Film de Buster Keaton
Musique originale de Julien Painot
Un ciné-concert vivant et accessible
Ce projet s’adresse à tous les publics, cinéphiles, mélomanes ou curieux. Il vise à faire redécouvrir un classique du patrimoine cinématographique sous un jour nouveau, en replaçant la musique au cœur de l’expérience collective du cinéma muet. En associant création contemporaine et cinéma d’hier, il crée un pont entre les époques, entre l’image silencieuse et le son vivant.

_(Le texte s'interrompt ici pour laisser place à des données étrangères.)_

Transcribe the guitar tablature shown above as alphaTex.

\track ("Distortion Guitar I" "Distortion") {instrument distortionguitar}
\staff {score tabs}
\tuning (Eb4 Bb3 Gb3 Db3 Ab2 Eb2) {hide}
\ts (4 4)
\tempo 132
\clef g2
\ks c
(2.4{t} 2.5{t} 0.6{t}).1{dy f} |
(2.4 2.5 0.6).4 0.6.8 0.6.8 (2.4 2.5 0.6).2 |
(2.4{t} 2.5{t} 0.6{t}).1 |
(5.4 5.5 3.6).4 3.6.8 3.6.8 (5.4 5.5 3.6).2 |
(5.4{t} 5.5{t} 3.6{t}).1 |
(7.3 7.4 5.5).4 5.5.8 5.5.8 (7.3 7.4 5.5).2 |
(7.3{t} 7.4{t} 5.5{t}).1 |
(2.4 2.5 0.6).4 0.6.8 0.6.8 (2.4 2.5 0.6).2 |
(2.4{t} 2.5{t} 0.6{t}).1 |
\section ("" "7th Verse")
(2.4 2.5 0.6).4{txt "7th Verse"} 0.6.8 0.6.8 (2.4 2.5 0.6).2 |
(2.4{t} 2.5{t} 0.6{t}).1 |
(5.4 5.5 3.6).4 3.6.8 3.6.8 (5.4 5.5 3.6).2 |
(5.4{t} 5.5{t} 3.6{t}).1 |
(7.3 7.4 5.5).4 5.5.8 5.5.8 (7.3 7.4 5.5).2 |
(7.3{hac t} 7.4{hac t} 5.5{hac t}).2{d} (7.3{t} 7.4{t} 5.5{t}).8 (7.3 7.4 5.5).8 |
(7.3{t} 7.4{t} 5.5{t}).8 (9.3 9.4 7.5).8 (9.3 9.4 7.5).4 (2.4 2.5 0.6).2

Véritable bijou du burlesque, d’une modernité étonnante, Sherlock Junior est un terrain de jeu fertile pour la création sonore. Son rythme trépidant, son montage inventif et ses gags millimétrés offrent un espace d’expression infini pour une musique originale, composée sur mesure. Le film, bien que muet, déborde de mouvement, d’énergie et d’émotions que la musique peut venir sublimer, révéler ou contraster.
L’idée est de concevoir une bande-son originale, interprétée en direct lors des projections, qui épouse les intentions du film tout en y apportant un regard
contemporain. Entre écriture musicale précise et improvisation contrôlée, cette création cherchera à dialoguer avec les images, à souligner les élans comiques ou les instants suspendus, tout en respectant l’esprit Keatonien : à la fois sobre, élégant, et diablement inventif.
Le choix de notre instrumentation nouvelle et atypique – piano à queue, synthétiseur, percussions acoustiques et percussions électroniques – répond à
une volonté claire : conjuguer le raffinement du cinéma muet à une approche sonore résolument contemporaine. Le piano à queue, instrument emblématique de l’accompagnement du cinéma muet, établit un lien direct avec la tradition du ciné-concert. Le synthétiseur ouvre, quant à lui, un champ sonore infini. Il permet d’explorer des textures plus abstraites ou oniriques, d’amplifier les moments de rêve, de suspense ou de décalage temporel qui jalonnent Sherlock Junior. Les percussions acoustiques viennent souligner le rythme burlesque, l’absurde et les mouvements millimétrés de Keaton. Enfin, les percussions électroniques enrichissent la palette sonore, donnant au ciné-concert une dimension ludique et expérimentale, en résonance avec l’inventivité visuelle du film.